Aufrüsten im Südchinesischen Meer

Das diplomatische Geplänkel dürfte auch mit der Ankündigung Australiens zu tun haben, die US Navy im Südchinesischen Meer zu unterstützen. Die Fregatte HMAS Parramatta werde sich dem amphibischen Angriffsschiff USS America, dem Lenkwaffenkreuzer USS Bunker Hill und dem Zerstörer USS Barry anschliessen, um in Gebiet zu üben, dass neben China auch Malaysia und Vietnam beanspruchen.

Ausserdem haben die USA gerade erst zurückgezogene B-1-Bomber «temporär» erneut auf die Pazifikinsel Guam verlegt. Peking hat nun reagiert und seinerseits angekündigt, seinen Flugzeugträger Shandong ins Südchinesische Meer zu beordern.

Ein Bomber vom Typ B-1B am 1. Mai auf dem Militärstützpunkt von Guam.
Ein Bomber vom Typ B-1B am 1. Mai auf dem Militärstützpunkt von Guam.
Bild: USAF

«Die Volksbefreiungsarmee ist bereit, sich gegen jede Provokation des US-Militärs zu wehren – sogar wenn die USA wieder ihren Flugzeugträger flottkriegen, der von Covid-19 betroffen ist», wie die «Global Times» nach Übungsflügen der B-1-Bomber schrieb. Mit dem Flugzeugträger ist die USS Theodore Roosevelt gemeint, die nach mehreren Corona-Infektionen in Guam den Hafen anlaufen musste.

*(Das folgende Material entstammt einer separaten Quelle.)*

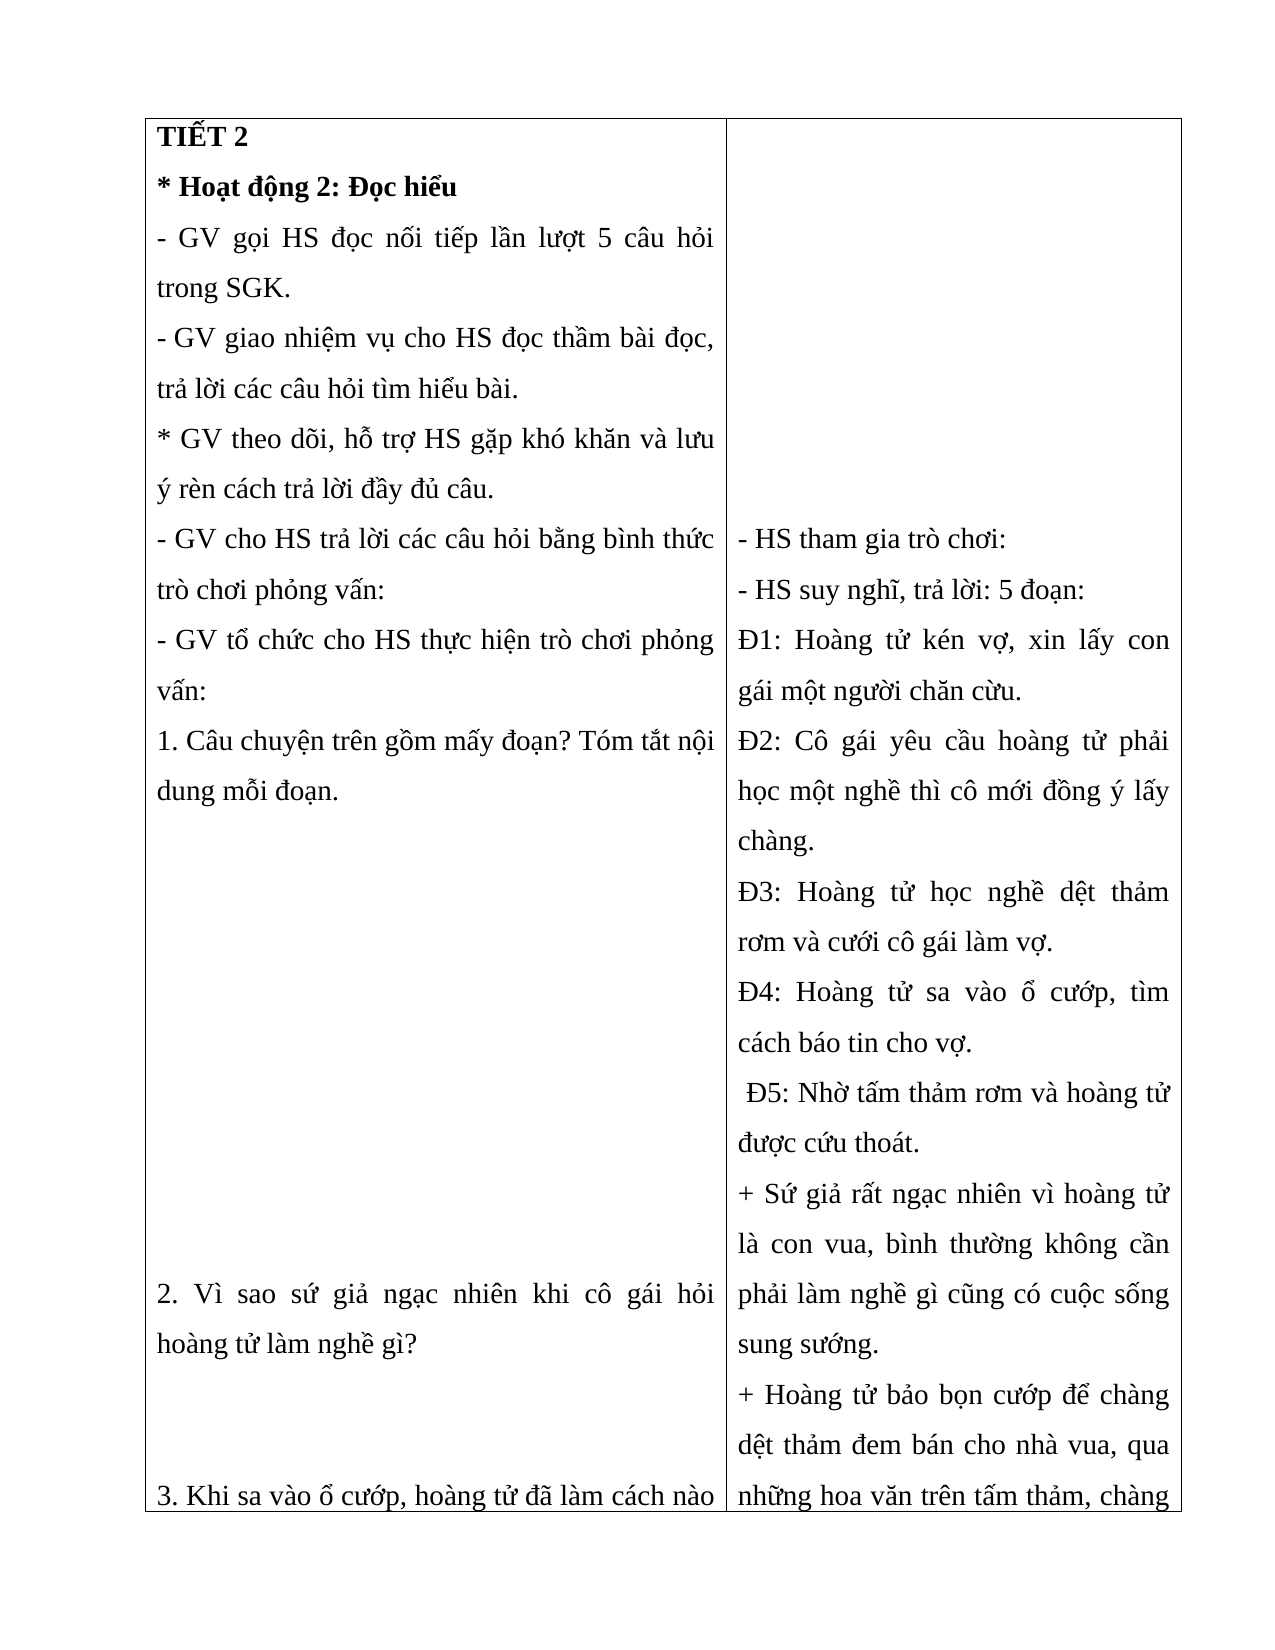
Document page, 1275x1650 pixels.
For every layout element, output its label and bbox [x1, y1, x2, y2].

Taiwan – biete Maske, suche Anerkennung

Am Montag hat das chinesische Verteidigungsministerium auch noch angekündigt, eine Kontrollzone im Südchinesischen Meer ausloben zu wollen, in der sich alle Flugzeuge anmelden müssen. Da auch die Philippinen, Japan und Taiwan kontrollierte Lufträume in dem Gebiet haben, ist Streit absehbar.

Apropos Taiwan: Während China verbal die Messer wetzt, macht sich das «andere China» mit «Masken-Diplomatie» Freunde für den Fall des Falles. Es steht nun bereits die dritte Geschenke-Runde an, in der die Regierung diesmal 7,07 Millionen Masken verteilen will: 2,28 Millionen gehen in die USA, 1,3 Millionen in die EU, 1,09 gehen an die 15 Verbündeten des Landes, der Rest an Länder in Polynesien, Afrika und dem Nahen Osten.

Nach eigenen Angaben hat Taiwan bisher 17 Millionen Masken verschenkt und drängt nun auf einen eigenen Sitz bei der Weltgesundheitsbehörde WHO. China versucht, das zu verhindern, weil es Taiwan als Teil seines Staates sieht. Neuseeland kündigte nun an, trotz Drucks aus Peking die Aufnahme Taiwans in die WHO unterstützen zu wollen.